Começando a carreira em 1926 em revistas da Praça Tiradentes, às quais deu vestimenta musical, lançou, no ano seguinte, em parceria com Luiz Peixoto, a canção "Suçuarana". Mais um ano, e surge o seu maior sucesso popular, "Casa de Caboclo", também com o niteroiense Luiz Peixoto (nascido em 1889), talhado para o vozeirão do cantor-pintor Gastão Formenti, a que se seguiriam, especialmente, outros dois sucessos: "Favela" ("No carnaval, me lembro tanto da favela, ô, onde ela, ô, morava"), com co-autoria do dramaturgo Joracy Camargo, e "Você", feito na companhia de Nair Mesquita. Pelo viés clássico da sua obra, o ponto alto do "Schubert brasileiro", como o cognominou o maestro Eleazar de Carvalho, é "Concerto para Piano e Orquestra em Formas Brasileiras", de 1941, apresentado em grande estilo, na década seguinte, nos EUA, sob a regência de Karl Kruger e com Guiomar Novaes como solista. Musicando as operetas "O Sapo Dourado" e "O Gaúcho", escritas pela esposa, Martha Dutra Tavares, Hekel tornou-se pioneiro, no Brasil, na fonografia voltada para a criançada, público-alvo dessas obras.

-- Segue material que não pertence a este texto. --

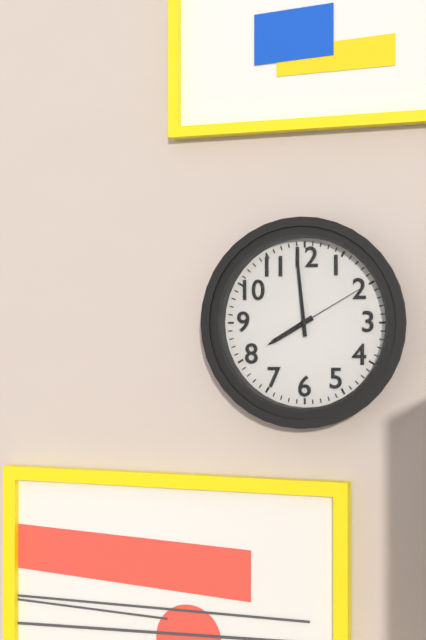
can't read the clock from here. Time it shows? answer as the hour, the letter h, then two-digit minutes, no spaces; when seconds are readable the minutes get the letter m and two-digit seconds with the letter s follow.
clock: 7h59m10s
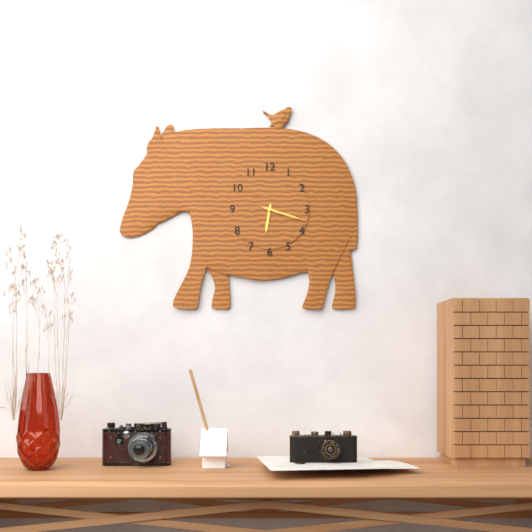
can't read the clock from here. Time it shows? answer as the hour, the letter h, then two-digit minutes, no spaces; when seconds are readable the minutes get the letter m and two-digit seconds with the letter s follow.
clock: 6h18m18s
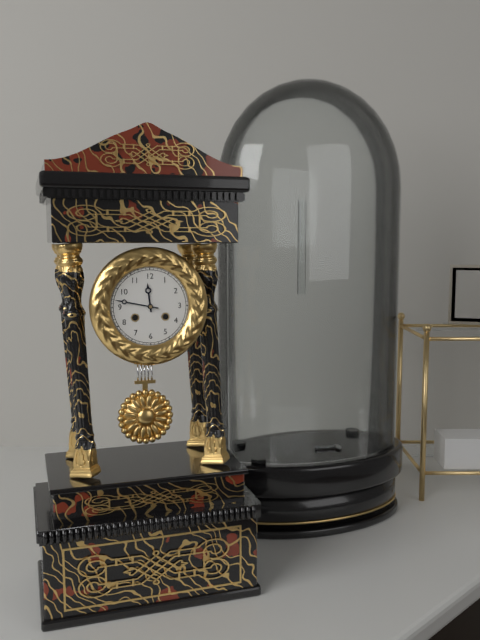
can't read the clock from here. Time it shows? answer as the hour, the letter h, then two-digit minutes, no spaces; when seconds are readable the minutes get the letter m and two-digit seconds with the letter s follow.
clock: 11h47
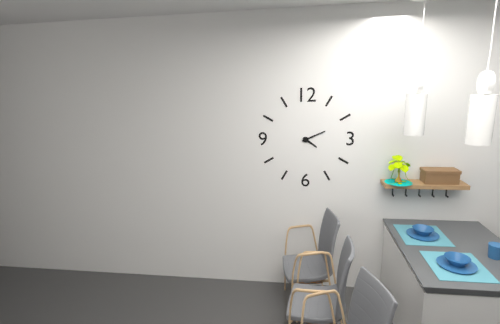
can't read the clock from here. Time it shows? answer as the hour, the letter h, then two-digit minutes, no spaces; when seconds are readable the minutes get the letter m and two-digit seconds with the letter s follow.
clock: 4h11
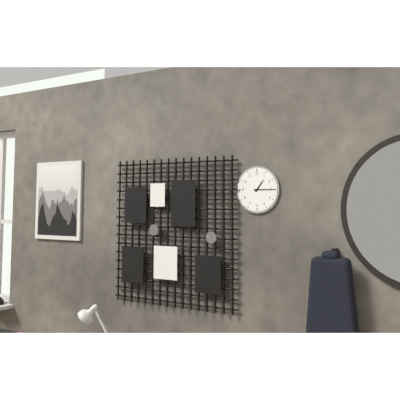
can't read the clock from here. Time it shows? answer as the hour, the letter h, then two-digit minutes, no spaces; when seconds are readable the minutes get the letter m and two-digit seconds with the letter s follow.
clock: 1h15
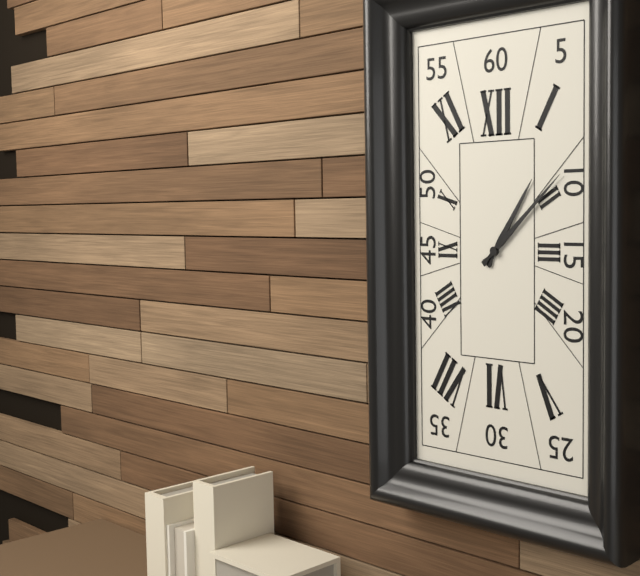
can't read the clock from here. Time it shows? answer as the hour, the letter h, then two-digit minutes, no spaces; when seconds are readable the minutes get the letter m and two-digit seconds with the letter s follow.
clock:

Em boa hora, sob os auspícios do Programa Cultural Petrobrás, um belíssimo CD em memória de Hekel Tavares é lançado, "Alma Cabocla", com direção musical do excelente violonista e flautista Édson José Alves, presença constante no "Sr. Brasil", da paulistana TV Cultura, e a voz mais do que ajustada ao feito, melíflua e sensível, deste cristal em forma de intérprete que é Ana Salvagni, uma paulista de Taquaritinga, moradora de Campinas - formada em regência pela Unicamp - e agora no terceiro CD de uma cintilante e coerente carreira, ainda que discreta. Ela é casada com um dos papas da viola bem temperada no país, Paulo Freire, professor da Unicamp, que, além de tocar, assina arranjo no disco, juntamente com Edmílson Capelupi, Toninho Ferragutti, Nailor Proveta, Filó Machado e o pianista Paulo Braga, xará de famoso baterista do samba-jazz, além de Édson Alves. Só cobras, no melhor sentido do substantivo, é claro. Recomendação com "bravo!"
Um bom dia a todos. Muito grato pela atenção.